Les experts proposent un changement radical : renforcer les campagnes de prévention, soutenir les interventions de proximité et rendre plus accessibles les moyens nécessaires aux structures d'addictologie. Ils insistent également sur la nécessité de mieux réglementer la vente de protoxyde d'azote. En effet, la vente illégale pourrait entraîner la fermeture administrative de commerces selon le projet de loi Rist.
Le Dr Jérôme Langrand, directeur du centre antipoisons de Paris, souligne que l'usage abusif de cette substance est lié à une augmentation des accidents. Il met en garde : "Que ce soit l'alcool ou le protoxyde d'azote, la capacité de réaction est altérée de manière drastique." En parallèle, le Pr Laurent Karila, psychiatre addictologue, rappelle qu'un suivi médical complet est crucial pour les usagers problématiques, incluant des spécialistes variés pour un traitement efficace.
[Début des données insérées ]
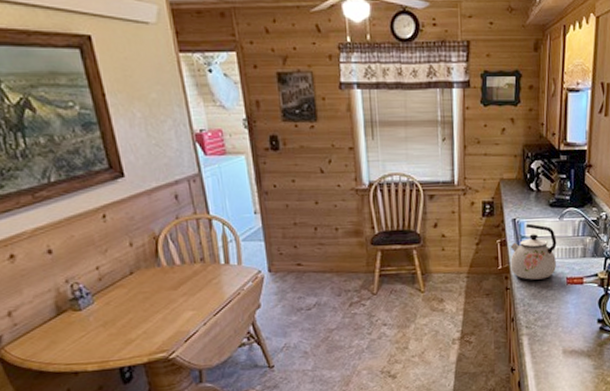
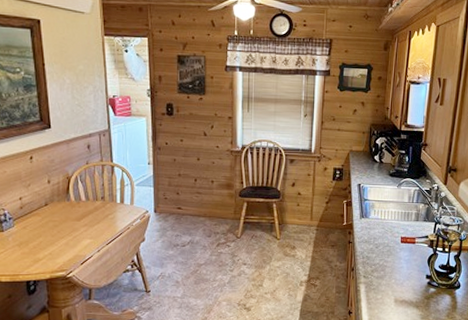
kettle: present [510,223,557,280] -> none [354,189,394,237]

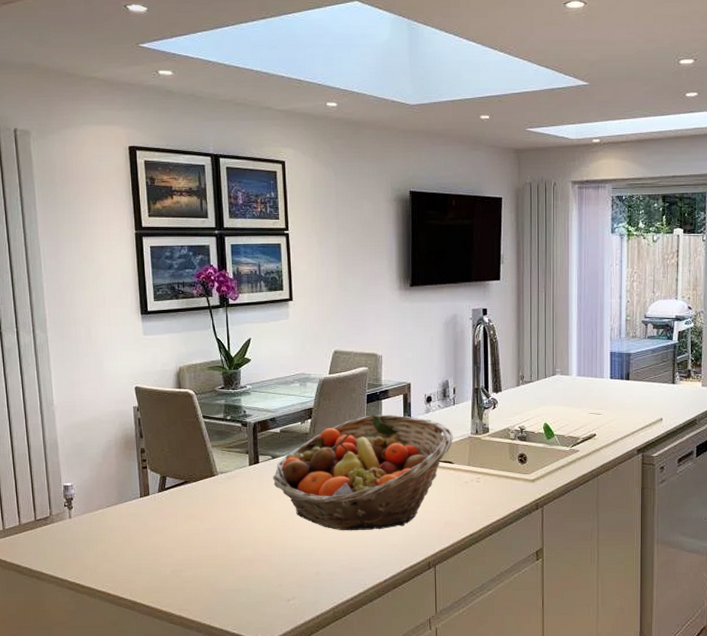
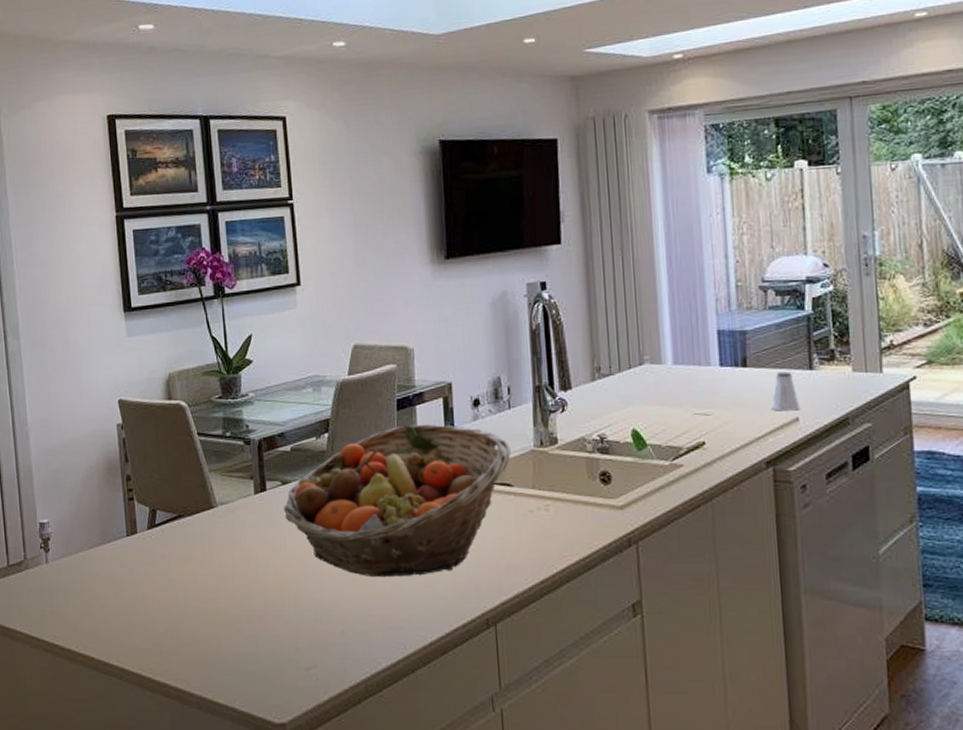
saltshaker: none [644,385,664,413] -> present [771,372,800,411]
Les effets néfastes du protoxyde d'azote ne sont pas à prendre à la légère. Une étude de Santé publique France a révélé qu'en 2022, 14 % des jeunes de 18 à 24 ans avaient déjà expérimenté cet usage, cherchant des effets euphoriques rapides. Les données de la Mildeca montrent que ces usages répétés sont en augmentation, avec des conséquences potentiellement graves sur la santé mentale et physique.
Face à ces enjeux, la communauté médicale s'accorde à dire qu'il est urgent d’adopter une approche axée sur la prévention et le soin, et non sur la criminalisation des usagers.